F. W. Hasluck
(Christianity and Islam Under the Sultans, -Ed. By Margaret M. Hasluck, Oxford 1929, vol: 1, p. 158-159.)
"The Kizilbash of Lycia (the province of Tekke) are as already stated, numerous and generally known as Takhtaji (woodcutters) on account of their employment, but like the Kizilbash elsewhere they call themselves Alevi and are connected with the Bektashi order of dervishes, whose local centre is at Elmali. They are said to owe their conversation to Shia Islam to missionary sheiks dispatched from Konia in the fourteenth century. This woodcutter caste of Takhtaji exists in Cilicia also, where it has embraced a form of the Shia faith and therefore would be reckoned Kizilbash by the Turks.

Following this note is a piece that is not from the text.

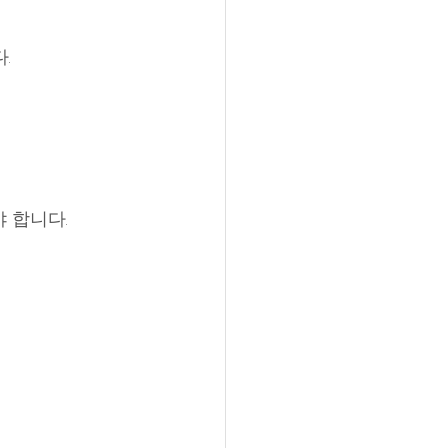
.
 합니다.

Although we have little exact information on the religion of the Lycian Takhtaji, what we have confirms the idea of their close religious connexion with the Kizilbash farther east. Thus, every Lycian Takhtaji tribe, however small, has a Baba or Dede, whose office is hereditary. Again, confession and absolution ceremonies exist among them as among the Kizilbash, (6) while Kizilbash and Takhtaji alike claim to have a sacred book...."
Site Editor's Note: Foot Notes are not taken.